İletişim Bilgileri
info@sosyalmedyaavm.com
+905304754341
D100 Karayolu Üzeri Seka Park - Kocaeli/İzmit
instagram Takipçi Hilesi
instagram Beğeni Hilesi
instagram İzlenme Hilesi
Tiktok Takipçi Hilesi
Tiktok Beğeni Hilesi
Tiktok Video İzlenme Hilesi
______________________________
The response should consist of all the entries, reproduced word for word.

İletişim Bilgileri
info@sosyalmedyaavm.com
+905304754341
D100 Karayolu Üzeri Seka Park - Kocaeli/İzmit
instagram Takipçi Hilesi
instagram Beğeni Hilesi
instagram İzlenme Hilesi
Tiktok Takipçi Hilesi
Tiktok Beğeni Hilesi
Tiktok Video İzlenme Hilesi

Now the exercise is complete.